In Johnson’s last full year at the top of J.C. Penney, revenue dropped 21% to $12.99 million. Same-store sales cratered more than 25%. In the preceding four years, same-store sales were relatively flat.
Numbers in the first quarter of this year improved, but not enough for J.C. Penney to survive. Revenue was $2.64 billion, a drop 16.4% compared to the same quarter in 2012. Comparable-store sales decreased 16.6%.
J.C. Penney did pick up some financing, but based on the CIT news (true or not), it might not have been enough. Goldman Sachs Group Inc. (NYSE: GS) lined up a credit facility of $1.75 billion earlier this year. If J.C. Penney’s losses are running at the rate of last year, nearly a billion dollars per annum, experts looking at J.C. Penney books would conclude that the Goldman facility is not nearly enough.
J.C. Penney has not given investors sufficient data about same-store sales during the second quarter, and projections for the current quarter are too little for outsiders to realistically make a decision about its fate. Its shares did drop to $14.60 after hours on the CIT rumor, but they still are modestly above the 52-week low of $13.55. Perhaps not all investors have given up all hope.

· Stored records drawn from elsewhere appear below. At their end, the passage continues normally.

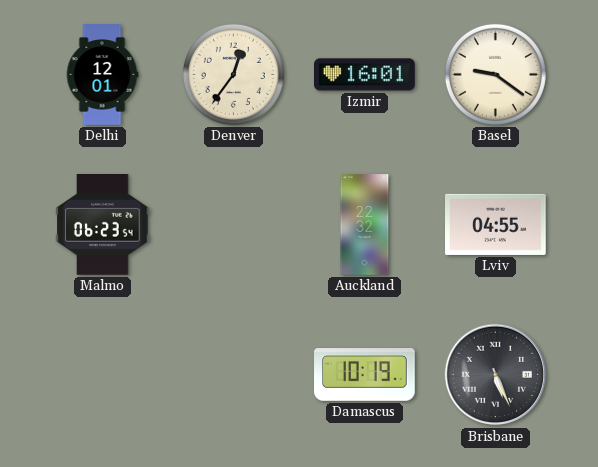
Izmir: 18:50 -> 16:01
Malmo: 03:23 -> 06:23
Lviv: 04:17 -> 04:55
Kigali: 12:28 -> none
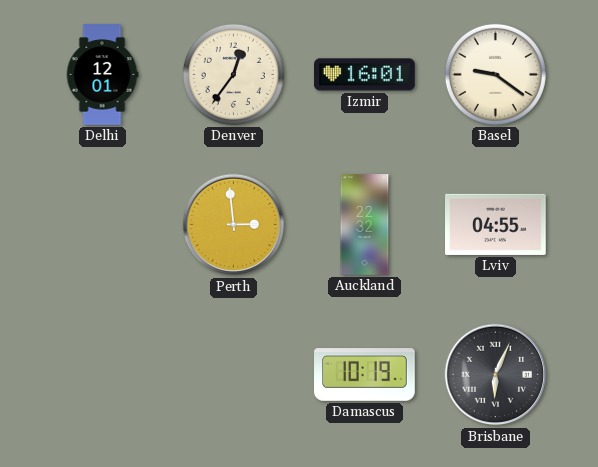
Malmo: 06:23 -> none
Perth: none -> 2:59
Brisbane: 5:26 -> 6:04
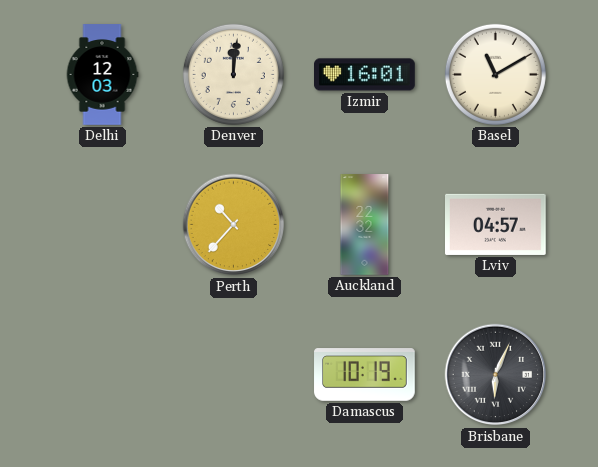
Delhi: 12:01 -> 12:03
Denver: 12:36 -> 12:01
Basel: 9:21 -> 11:10
Perth: 2:59 -> 10:37
Lviv: 04:55 -> 04:57
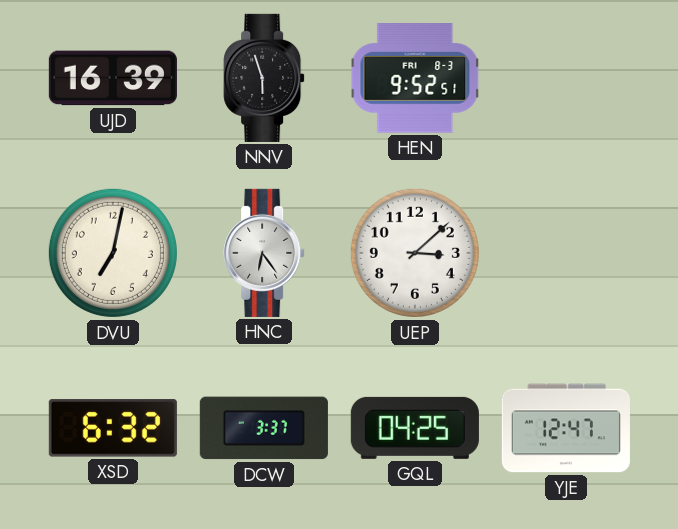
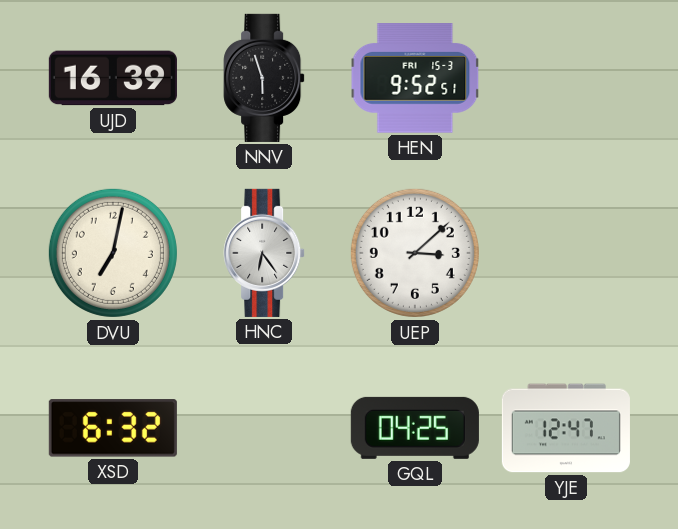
HEN date: FRI 8-3 -> FRI 15-3
DCW: 3:37 -> none
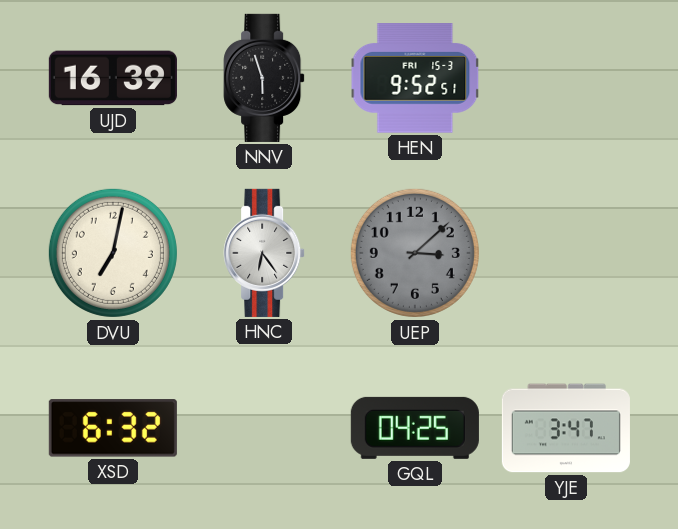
UEP dial: white -> grey
YJE: 12:47 -> 3:47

J.C. Penney probably even lacks the money to close many of its nearly 1,000 stores. The expenses of severance and shuttering facilities could run into the tens of millions of dollars, if not higher. Loyal J.C. Penney customers in some locations would be without a store. The disruption to the company’s effort to reach out to consumers with the message that the old J.C. Penney has come back would be damaged beyond recovery.
J.C. Penney’s financiers must have looked at the one metric that really counts — same-store sales — and decided a hoped-for recovery is already dead.